AT GCSE: draw a scatter diagram with height on the x-axis and weight on the y-axis (because we think height is affecting weight rather than the other way round). Now comes the tricky bit: adding our line of best fit to run as closely as we can get it to the crosses. Use a transparent ruler and place it at what you think is the best gradient (“steepness”). Now slide the ruler, keeping its gradient fixed, until there are the same number of crosses on each side. Now you can draw your line of best fit: voilà! In practice this is actually a lot harder than it sounds! And so:
AT A-LEVEL: we now refer to the “line of best fit” as the regression line. Why? Because it’s quicker to say and write: two words instead of four! The x-axis-variable is called the predictor or independent variable, and on the y-axis goes our outcome or dependent variable. And rather than having to guess where the line should go by eye, we develop a mathematical process for figuring exactly where the regression line should go.
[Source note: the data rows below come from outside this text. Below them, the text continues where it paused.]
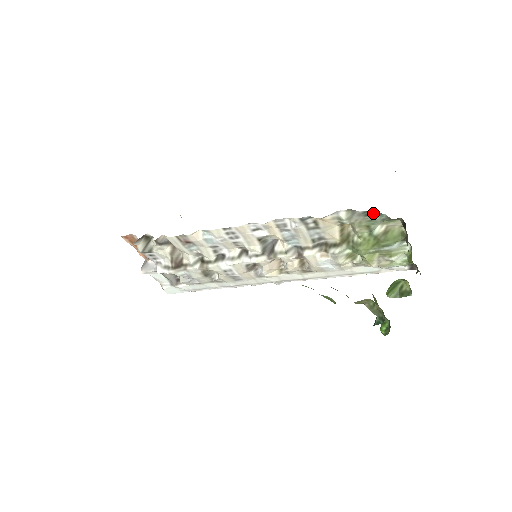
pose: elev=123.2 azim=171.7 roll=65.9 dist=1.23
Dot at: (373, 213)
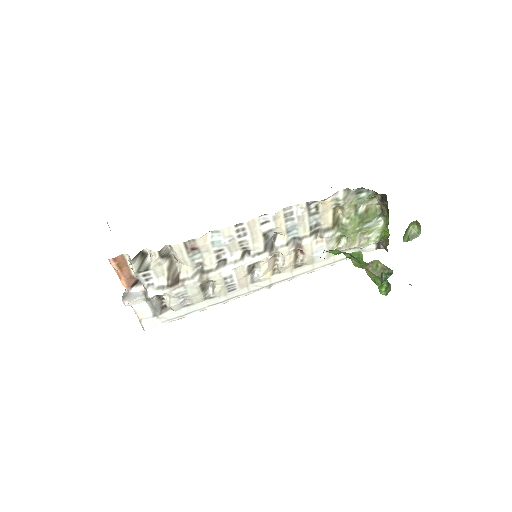
Dot at: (363, 190)
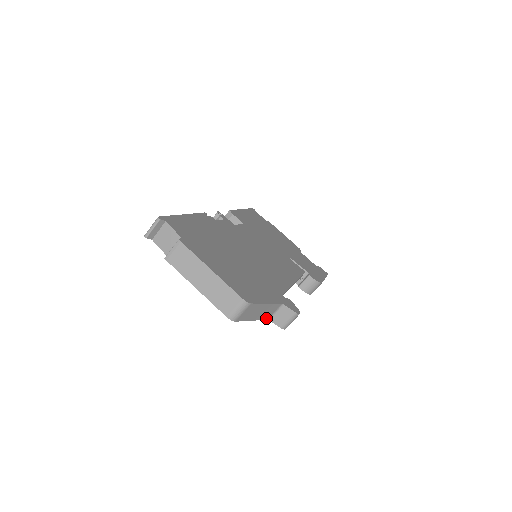
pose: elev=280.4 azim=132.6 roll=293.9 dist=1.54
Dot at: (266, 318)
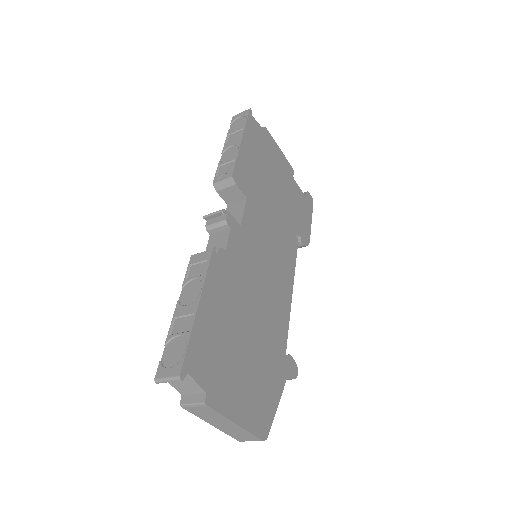
Dot at: occluded
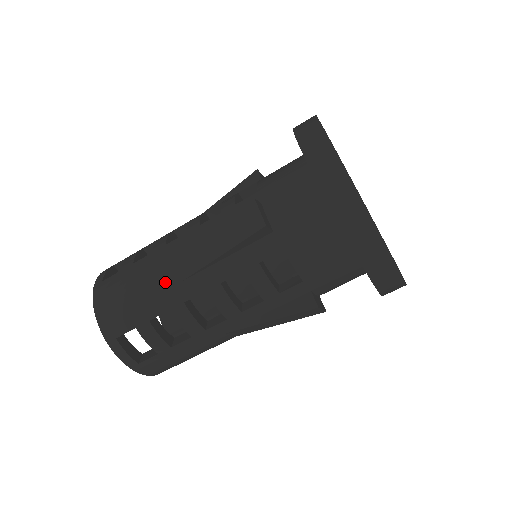
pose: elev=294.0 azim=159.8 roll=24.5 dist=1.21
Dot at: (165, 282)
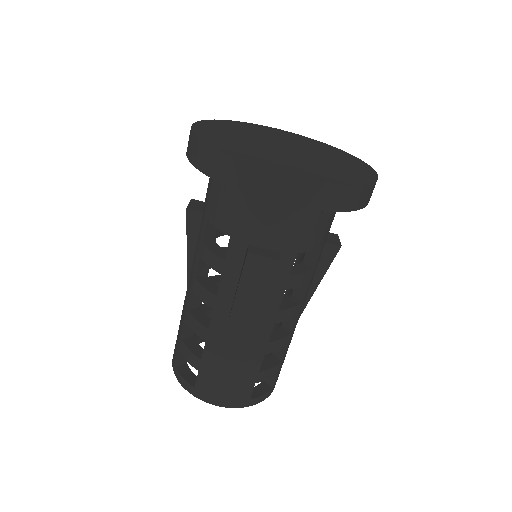
Dot at: (244, 348)
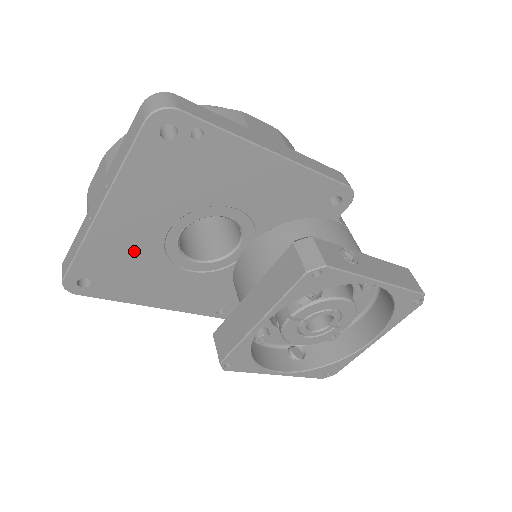
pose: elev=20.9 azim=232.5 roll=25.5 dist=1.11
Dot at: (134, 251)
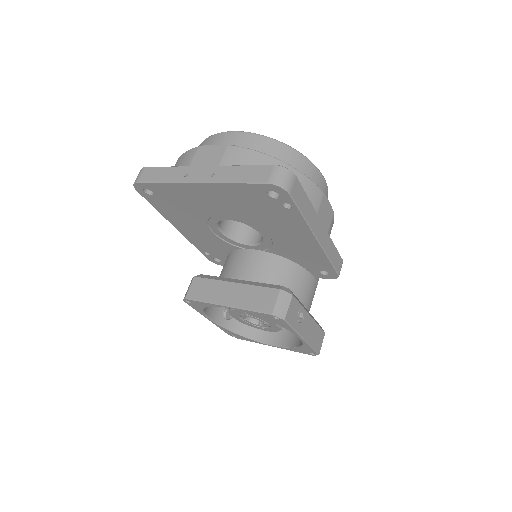
Dot at: (193, 205)
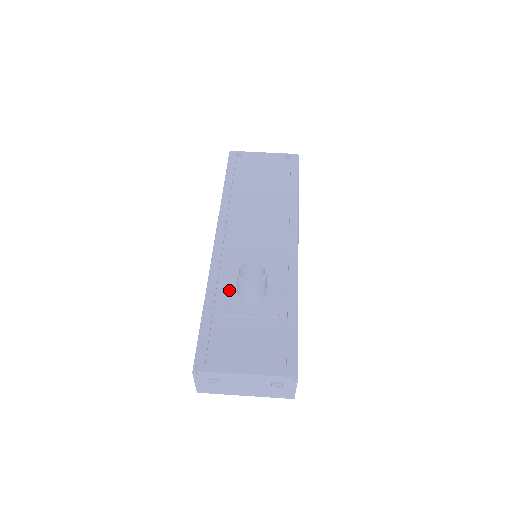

Why not try this out right now?
On the Casio fx-991 (standard A-level Classwiz calculator) it’s menu 6 option 2. Enter your data (or just make some up), then press OPTION and 3 for the equation of your regression line.
Microsoft Excel can also add trendlines: highlight your data, insert graph (choose “scatter”), press the + sign beside the graph, and ask for a trendline.
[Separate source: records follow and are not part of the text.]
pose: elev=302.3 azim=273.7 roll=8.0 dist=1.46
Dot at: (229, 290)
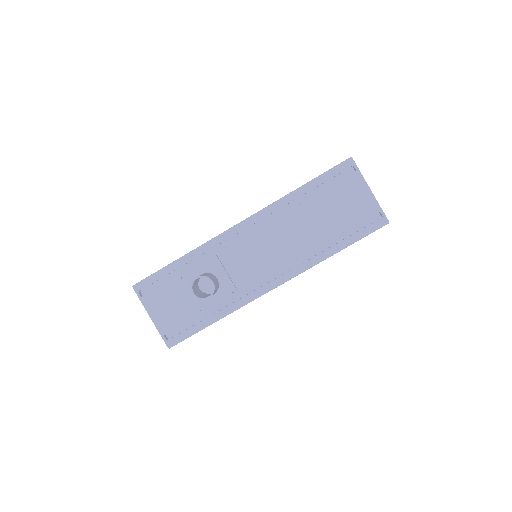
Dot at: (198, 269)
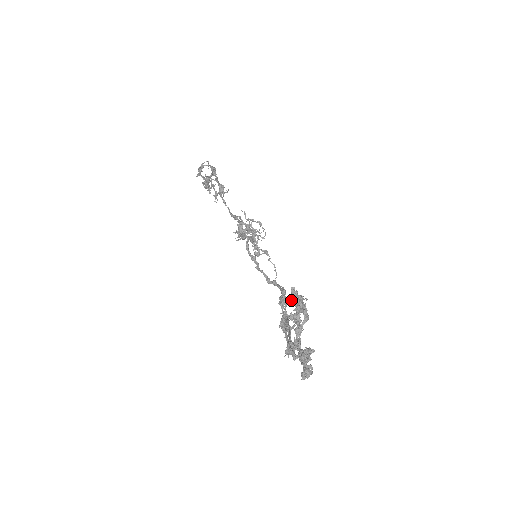
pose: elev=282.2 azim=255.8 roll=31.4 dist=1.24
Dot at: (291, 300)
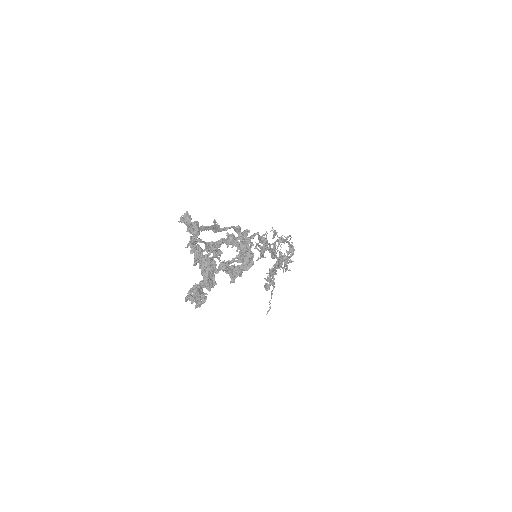
Dot at: (238, 238)
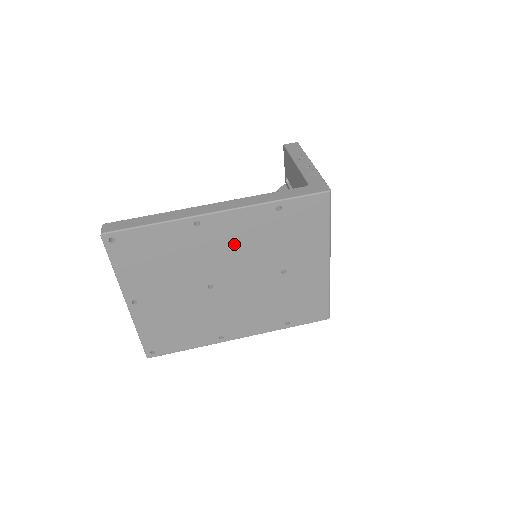
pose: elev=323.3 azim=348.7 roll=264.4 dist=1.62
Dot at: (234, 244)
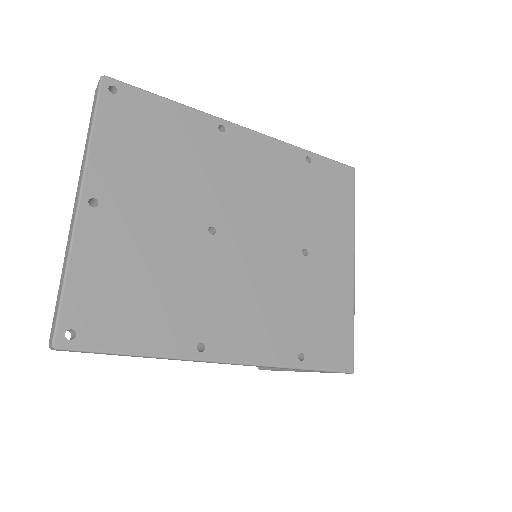
Dot at: (256, 179)
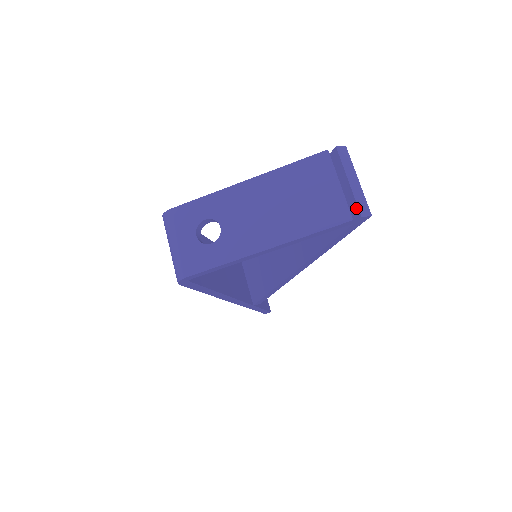
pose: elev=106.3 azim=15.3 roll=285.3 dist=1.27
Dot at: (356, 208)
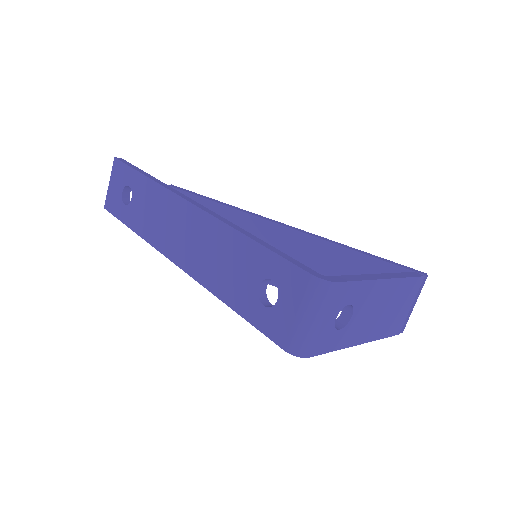
Dot at: (404, 325)
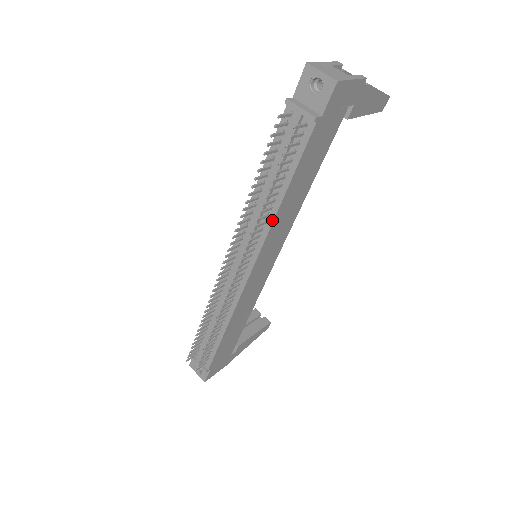
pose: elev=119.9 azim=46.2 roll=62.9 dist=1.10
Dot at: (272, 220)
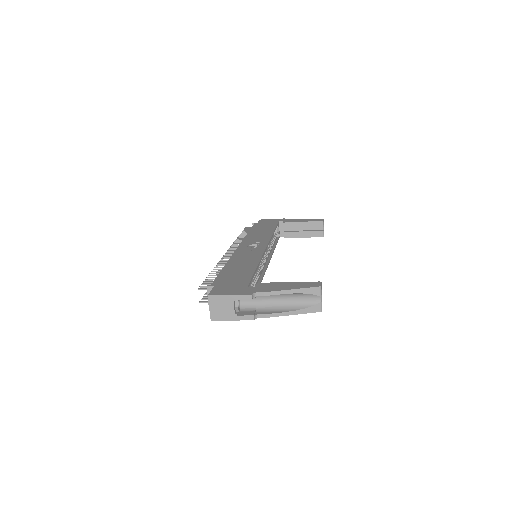
Dot at: occluded
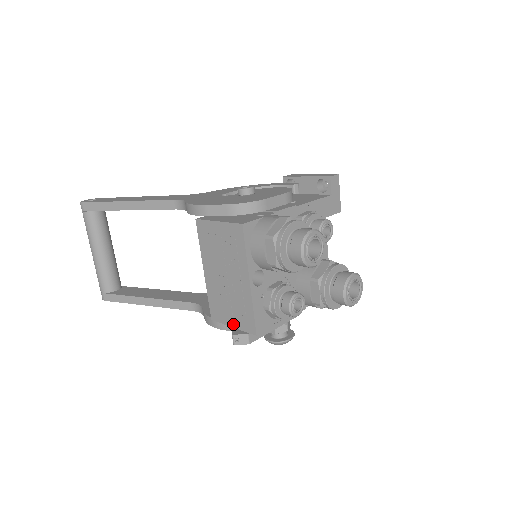
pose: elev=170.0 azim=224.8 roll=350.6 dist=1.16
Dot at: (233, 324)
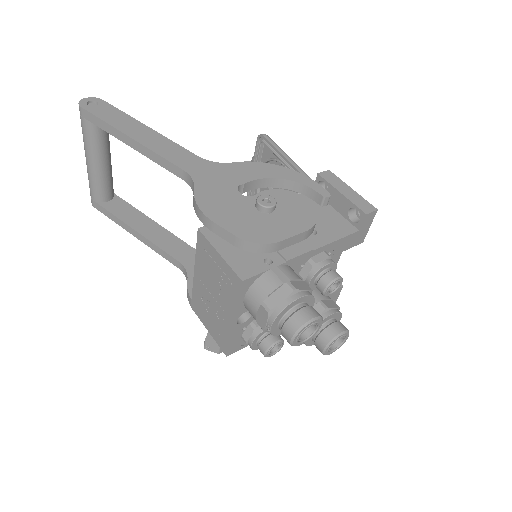
Dot at: (209, 330)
We can even fit a curve of best fit! (“non-linear regression“). The process is slightly different depending on whether we would like a polynomial fit (like $y=x^2$) or an exponential fit (like $y=ab^x$) but both use some clever trickery with logarithms to transform our curved relationship to a straight line one. This time it’s menu 6, scroll down to the next screen, then its option 2 (exponential) or 3 (polynomial).
BEYOND A-LEVEL: what if we think weight also depends on a second predictor variable, such as “quality of diet” (which we would have to figure out a way to measure). Then instead of a line of best fit in 2 dimensions, we need a plane of best fit in 3 dimensions! We’re now in the realms of multiple regression (more than one predictor variable). The equation of the plane will be something like $y=\beta_0 + \beta_1x_1 + \beta_2x_2$ where $x_1, x_2$ are the variables height and diet, and the betas are the regression coefficients that describe how we think each variable might be influencing the weight.
Why stop there? You can have as many predictor variables as you like (although we can no longer draw a scatter diagram as in this reality we are constrained to a mere 3 dimensions!). Why not add exercise and gender into the mix? (Gender might be coded as 0=male or 1=female). We can then obtain a much better prediction of someone’s weight based on their height, diet, exercise and gender.